Nos dejamos aconsejar por el joven que nos atendió, creo que era dueño, como recordaba, se sentó en una silla mientras nos tomaba la comanda, este detalle es muy común en este local y la verdad os hacéis una idea de lo informal de la clientela, que suele ser gente joven, suferos de la zona y demás tribus, ya que esta en un enclave magnifico entre playas y vegetación.

Pese a no ser todavía temporada de playa y eso que hacia resolillo, estaba bastante concurrido y es que su cocina y su ambiente son muy divertidos.

Empezamos con una degustación de shasimis cinco piezas de rico salmón y otras cinco de atún, muy ricas y a 18€+iva.

A continuación una degustación de nigiris, dos de salmon, dos de atun y dos de langostino con sesamo, 14€+iva , mismo precio que las seis piezas de gunkan con huevas y txangurro , también a muy alto nivel .

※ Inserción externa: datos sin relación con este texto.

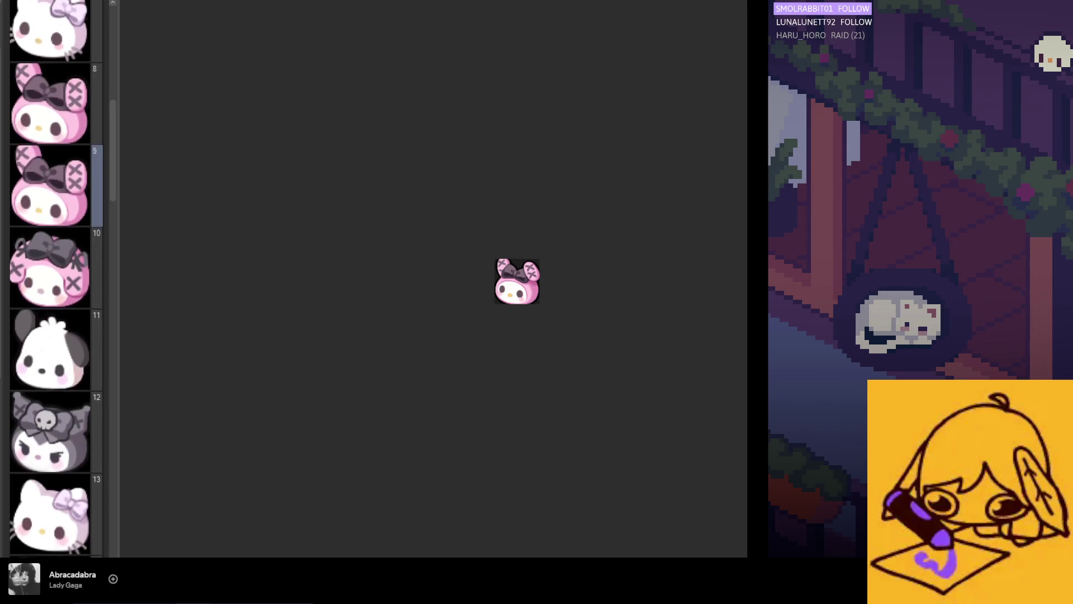
scroll(56, 280, down, 7)
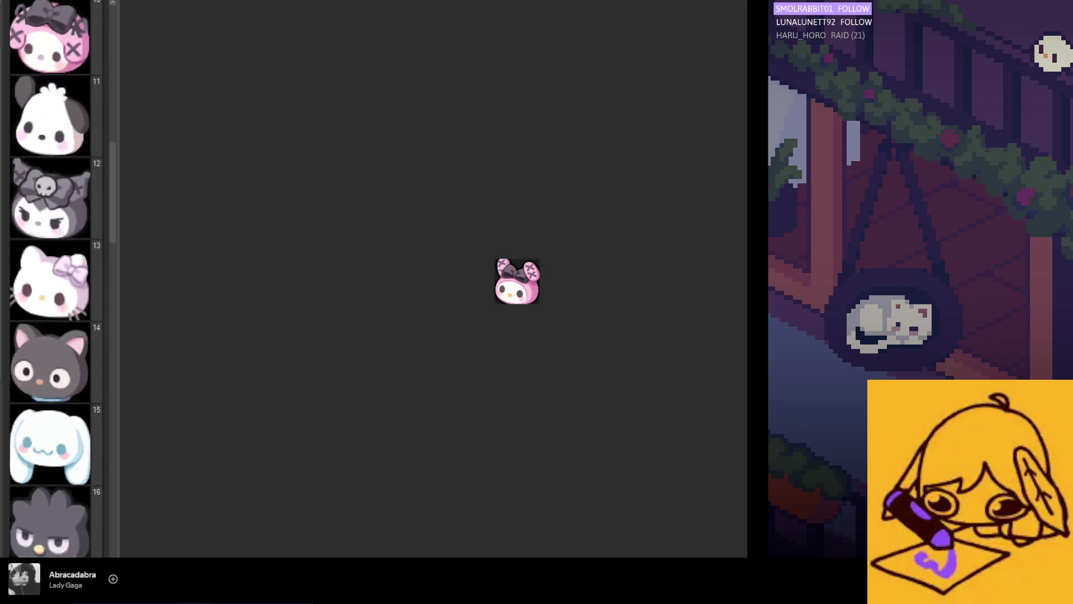
scroll(56, 279, down, 7)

Seguimos con un plato de oshi waku de salmón ahumado, unos pequeños emparedados a base de sushi, salmon y huevas con mascarpone, os dejo foto.

Pedimos también un wok de pasta para picotear entre los cuatro, un rollo de maki en tempura, sus buenos ocho trozos y acabamos uramaki a la parilla, soberbio, magnifico, sorprendente y adictivo, eran de langostino con macarpone y mango y el sabor de la parrilla los hizo mágicos.

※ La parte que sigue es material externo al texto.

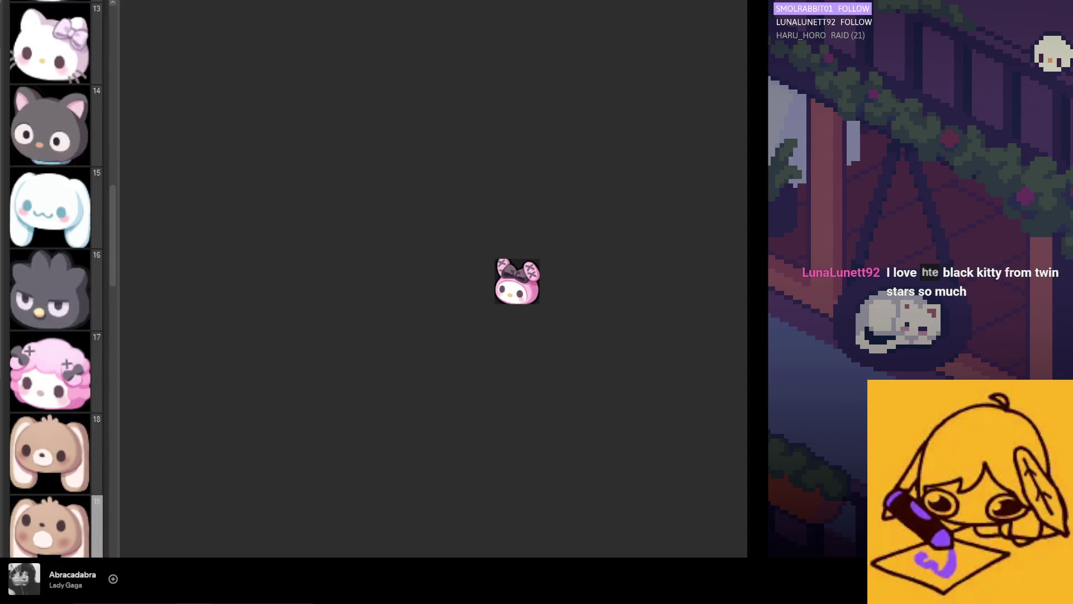
scroll(56, 280, down, 7)
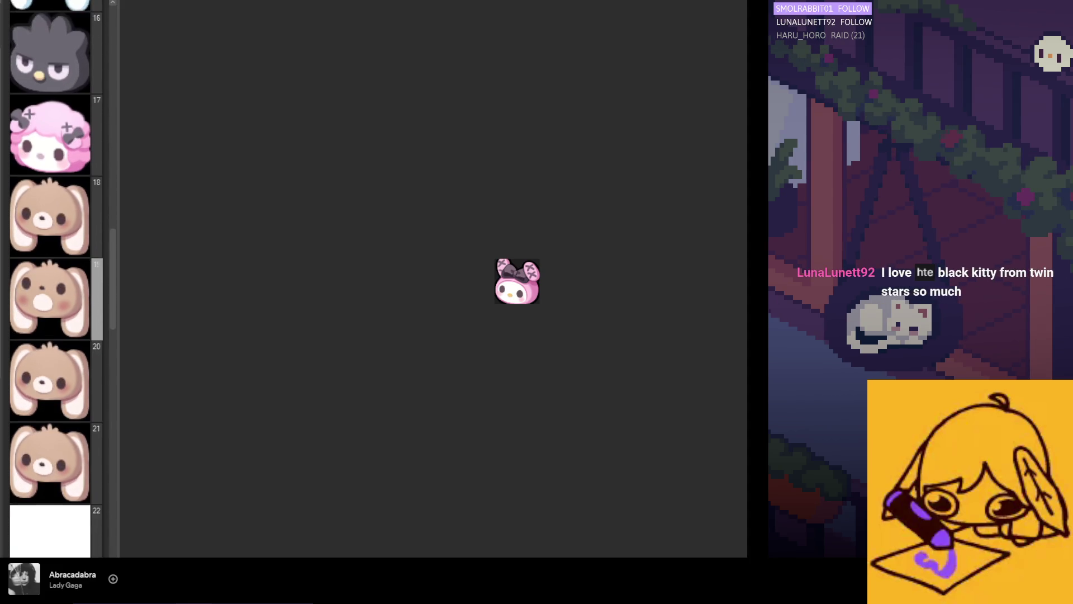
scroll(62, 522, down, 1)
mouse_move(62, 522)
mouse_down()
mouse_move(70, 438)
mouse_move(54, 397)
mouse_up()
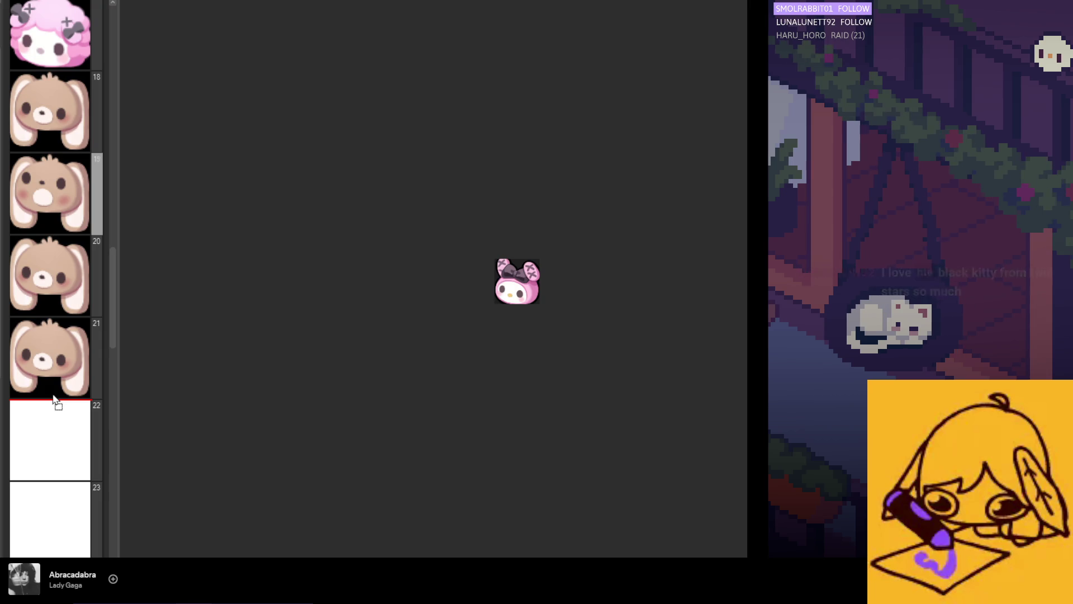
drag(53, 395, 53, 396)
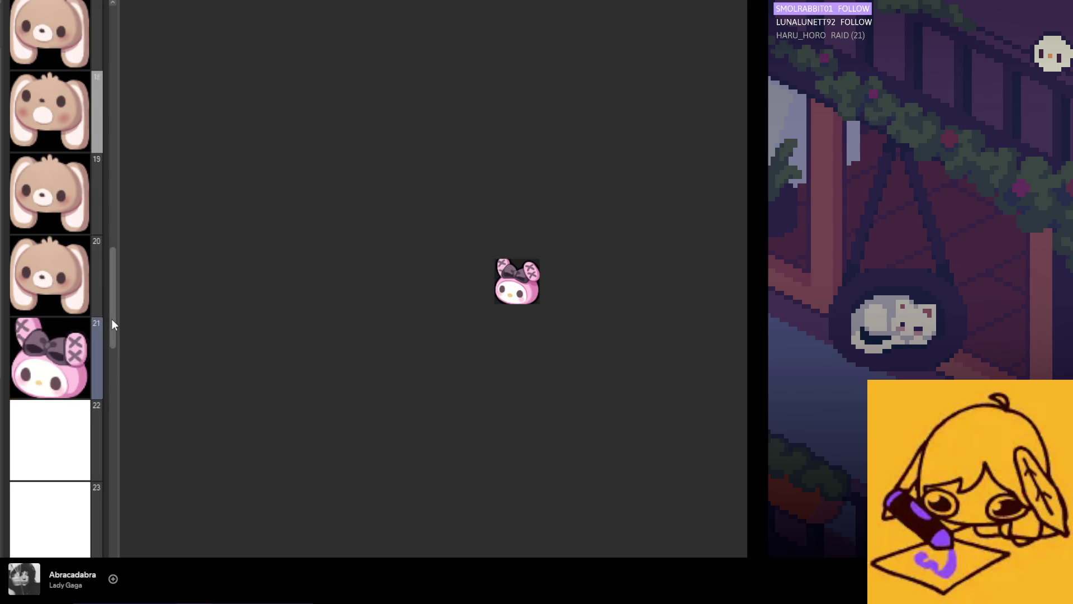
drag(112, 318, 119, 287)
click(65, 286)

Para acabar compartimos un poco de wagyu que comparamos con un poco de black angus y que tras los sabores tan vivos de la comida japonesa, se quedaron ambas carnes, en la puntuación de sabor, flojitas, ya que como el buey, son carnes de textura exquisita pero de corto recorrido respecto al sabor, al menos para un amante de la vaca vieja.

Compartimos un par de postres, volcan de cacao y torrijas de coco, ricos.

Para beber un blanco gessami y otra de resling loosen, sencillito, la primera a 18,5€+iva y la segunda a 17,5€+iva, dos martin millers con tonica a 10,2€+iva, un valenciano y una infusión.

En conclusión un local muy divertido, con dos tipos de cocina con algo en común, pero diferenciada y que puedes combinar, unas vistas cojonudas y un ambiente canalla.

El sushi bar, tiene sillones, de distintos diseños, en un principio se te hace extraño pero luego estas súper cómodo.